A realização de declarações para memória futura no caso de crianças vítimas de abuso sexual

 

A entrevista com a criança deve ocorrer o mais rápido possível após os fatos serem comunicados às autoridades competentes, em instalações concebidas ou adaptadas para este fim e deve ser realizada por profissionais qualificados para o efeito; todas as entrevistas devem ser gravadas em vídeo e essas gravações podem ser aceites como prova durante a fase de julgamento”.

Convenção do Conselho da Europa 1 para a Proteção das Crianças contra a Exploração Sexual e os Abusos Sexuais (art.35 º).

Margarida Sequeira Santos.

 

 

No âmbito da inquirição de Declarações para Memória Futura (doravante, designadas abreviadamente por DMF), de acordo com o previsto no art.º 271.º do Código de Processo Penal, as crianças vítimas de abuso sexual são sempre ouvidas perante um juiz de instrução, em sede de inquérito, para que o depoimento prestado possa, se necessário, ser tomado em conta no julgamento. Um estudo recentemente divulgado2, da autoria de Carlos Eduardo Peixoto, vem apontar algumas fragilidades à realização deste tipo de inquirição no contexto do sistema judicial português, e coloca em evidência que a natureza das questões é capaz de influenciar a exatidão das informações transmitidas.

 

Segundo dados deste estudo, na realização das DMF a crianças vítimas de abuso sexual a colocação de perguntas designadas “option-posing” (aquelas que focalizam determinados aspetos, ainda não mencionados pela criança, e que obrigam necessariamente a respostas como "sim/não" ou de escolha forçada – por exemplo, "ele tocou no teu corpo?" ou "isso aconteceu antes ou depois da escola?") parecem caracterizar a abordagem adotada pelos profissionais de direito. O seu uso excessivo indica que este tipo de questões funciona como meio de confirmação/validação das provas existentes, a que os juízes têm acesso previamente, e não propriamente como um método de investigação. Segundo as orientações profissionais a nível mundial, só deveriam ser utilizadas para obter detalhes cruciais numa fase final da inquirição. Ao invés, são dadas poucas oportunidades às crianças de responder a solicitações de natureza aberta, perguntas designadas “invitation”, (por exemplo, "diz o que aconteceu" ou "conta tudo sobre..."), as quais são, normalmente, utilizadas por psicólogos, cuja participação nas DMF apresenta uma expressão reduzida.

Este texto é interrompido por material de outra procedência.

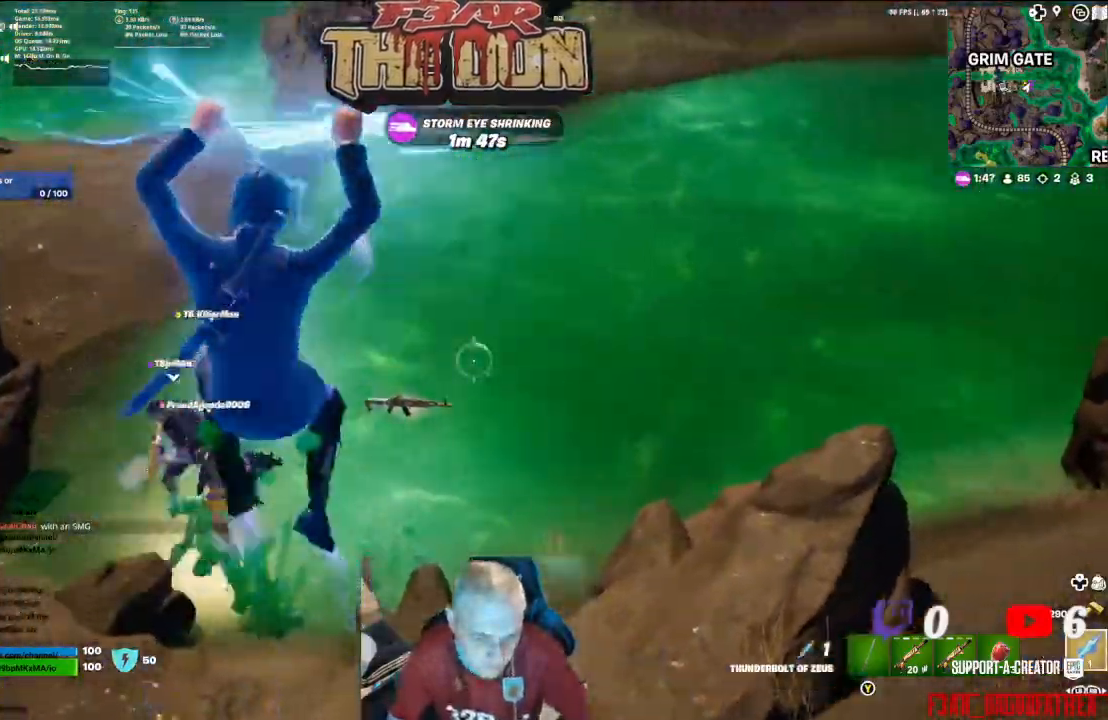
{"buttons": ["Y"], "left_stick": "down-left", "right_stick": "center", "events": [[233, "right_stick", "right"], [333, "L1", "down"], [333, "left_stick", "left"], [333, "right_stick", "center"], [400, "Y", "down"], [467, "L1", "up"], [467, "left_stick", "down-left"]]}
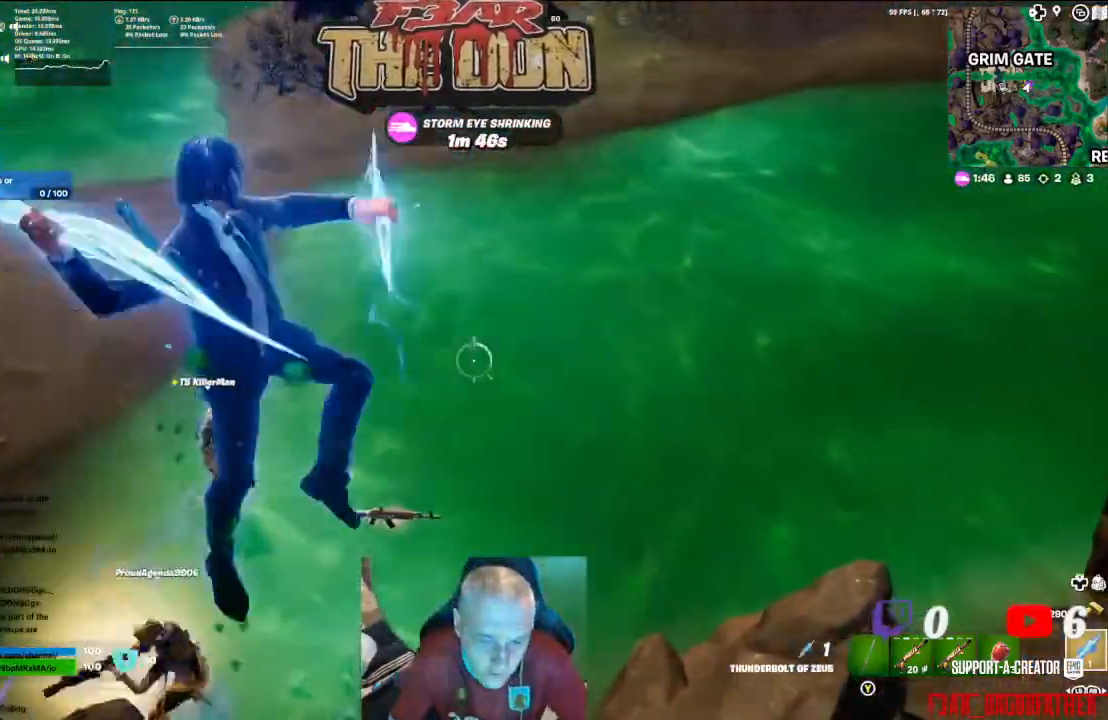
{"buttons": [], "left_stick": "left", "right_stick": "left", "events": [[33, "Y", "up"], [167, "right_stick", "left"], [233, "L1", "down"], [400, "L1", "up"], [500, "left_stick", "left"]]}
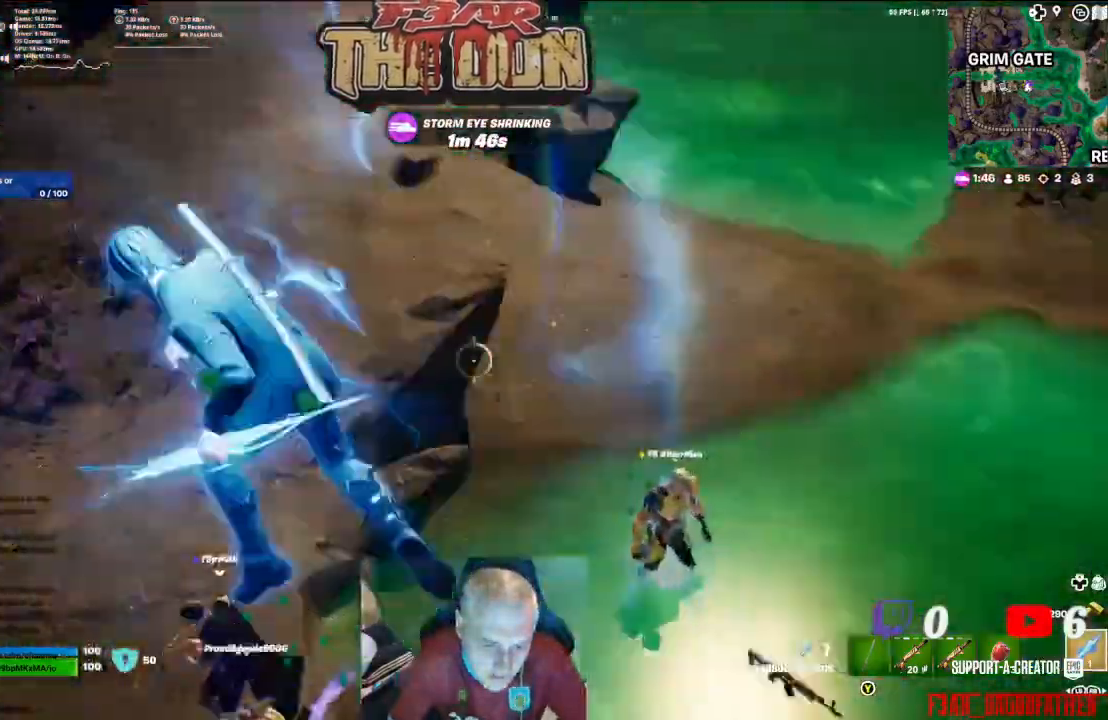
{"buttons": [], "left_stick": "center", "right_stick": "center", "events": [[33, "L1", "down"], [100, "right_stick", "center"], [167, "L1", "up"], [233, "left_stick", "center"]]}
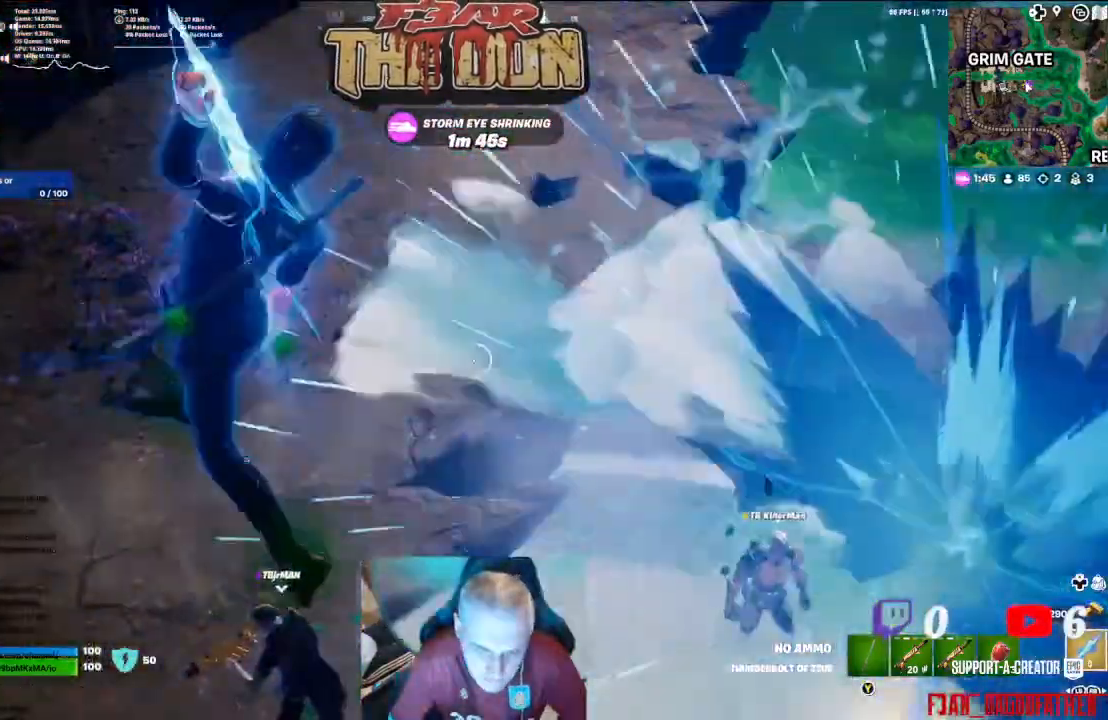
{"buttons": [], "left_stick": "center", "right_stick": "center", "events": []}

Este método de inquirição afeta, de forma negativa, quer a qualidade, quer a quantidade da informação que é recolhida. Por um lado, devido ao seu carácter extremamente rígido, não permite obter uma resposta que narre uma história completa e detalhada e, aliás, encoraja as crianças a aceitar e validar evidências, o que, consequentemente, gera falta de precisão nos detalhes e põe em causa a consistência e credibilidade dos relatos das crianças. Segundo o autor deste estudo existem provas consideráveis de que o uso deste tipo de perguntas possa aumentar as taxas de erro e de contradição, assim como, ao sinalizar os interesses ou expetativas de quem está a inquirir, aumente também os riscos de aquiescência, sugestibilidade e tendência confirmatória. Por outro lado, ao impedir que a criança aceda, de forma livre, a recordações da sua memória, limita a quantidade de informação relevante que é capaz de transmitir.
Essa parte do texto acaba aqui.